Si bien es cierto que en gran medida, la verdadera hombría se define en nuestra relación con las mujeres, un hombre, debe ser íntegro. Integridad quiere decir ser veraces, pero también significa aceptar la responsabilidad y honrar los compromisos y convenios. Los hombres buenos a veces cometen errores. Un hombre íntegro afrontará y corregirá esos errores honradamente, y ese es un ejemplo respetable. En muchas ocasiones los hombres intentan pero fallan. No siempre se alcanzan los dignos objetivos a pesar de los mejores y sinceros esfuerzos que uno haga. La verdadera hombría no siempre se mide por los frutos de su trabajo, sino por el trabajo en sí: por el esfuerzo que uno hace.

A pesar de los sacrificios que muchas veces uno tiene que hacer y de negarse a sí mismo algunos placeres al tratar de honrar sus compromisos, un verdadero hombre vive una vida gratificante.
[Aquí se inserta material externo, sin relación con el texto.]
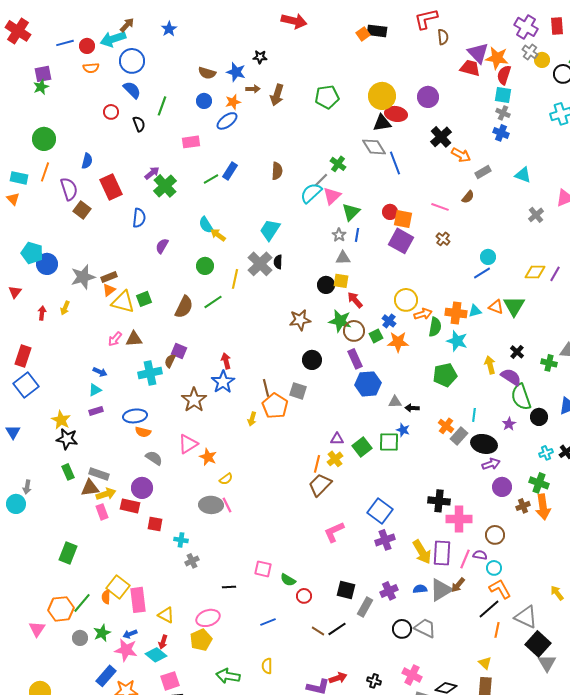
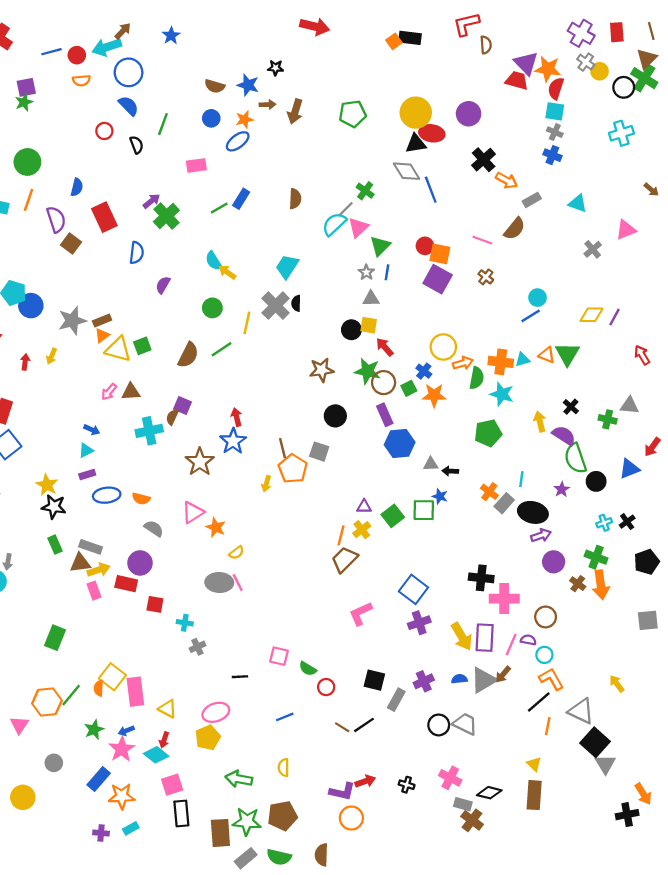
brown semicircle: (468, 197) -> (515, 229), size x1.5
blue ellipse: (135, 416) -> (107, 495), moved
brown cross: (523, 506) -> (578, 584), turned -32
gray circle: (80, 638) -> (54, 763), moved
pink star: (126, 650) -> (122, 749), turned 30

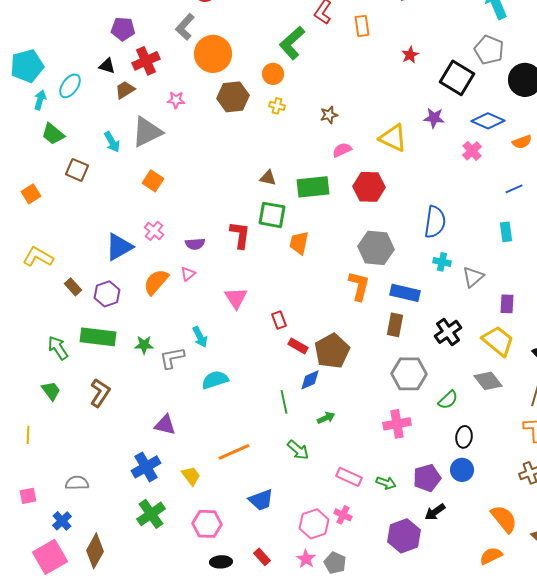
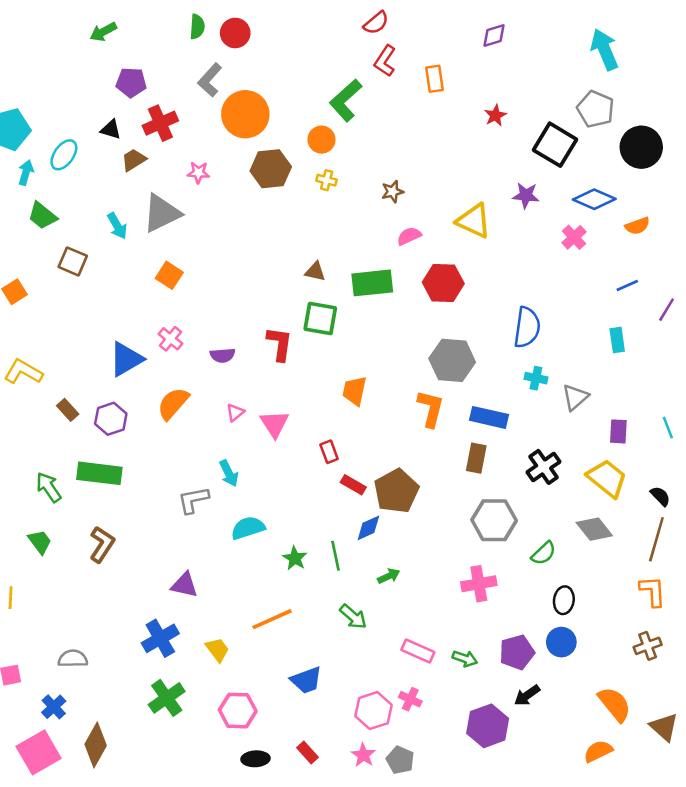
orange trapezoid: (299, 243) -> (354, 391), moved
pink triangle: (188, 274) -> (235, 412), moved
green star: (144, 345) -> (295, 558), moved, turned 30

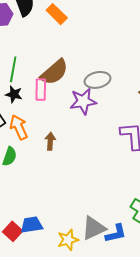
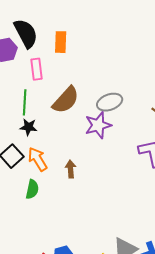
orange rectangle: (57, 14) -> (61, 42), turned 55
pink rectangle: (41, 90) -> (37, 69), moved

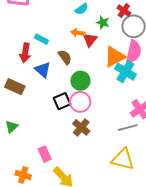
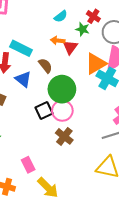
red cross: (124, 11) -> (93, 16), moved
cyan rectangle: (41, 39) -> (21, 48), size x1.5
green circle: (80, 81) -> (62, 89), size x1.4

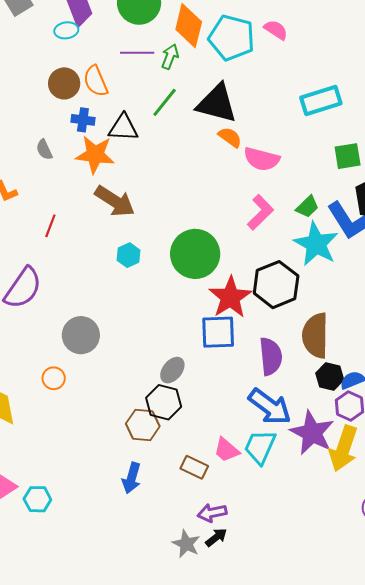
Da mucho, pero recibe más, y vive feliz con la aprobación de nuestro Padre Celestial. La vida de la verdadera hombría es la buena vida.

Como dijo el Elder D. Todd Christofferson, en su mensaje de la conferencia general de octubre del 2006 (Liahona, Nov. 2006; Pág.46-48) – Pero más importante aún, cuando consideramos la admonición de ser hombres, debemos pensar en Jesucristo. Cuando Pilato hizo traer ante él a Jesús, quien llevaba la corona de espinas, él declaró: “¡He aquí el hombre!” (Juan 19:4-5). Tal vez Pilato no comprendía completamente el significado de sus propias palabras, pero el Señor efectivamente representó ante el pueblo de entonces y ante nosotros hoy, el máximo ideal de la hombría: ¡He aquí el hombre!.

Debemos emular a Jesucristo, Él rechazó la tentación, Él fue obediente, Él solamente hizo el bien, Él fue intrépido para oponerse al mal y al error y finalmente Él dio su vida para redimir a la humanidad. Seamos hombres como Él lo fue.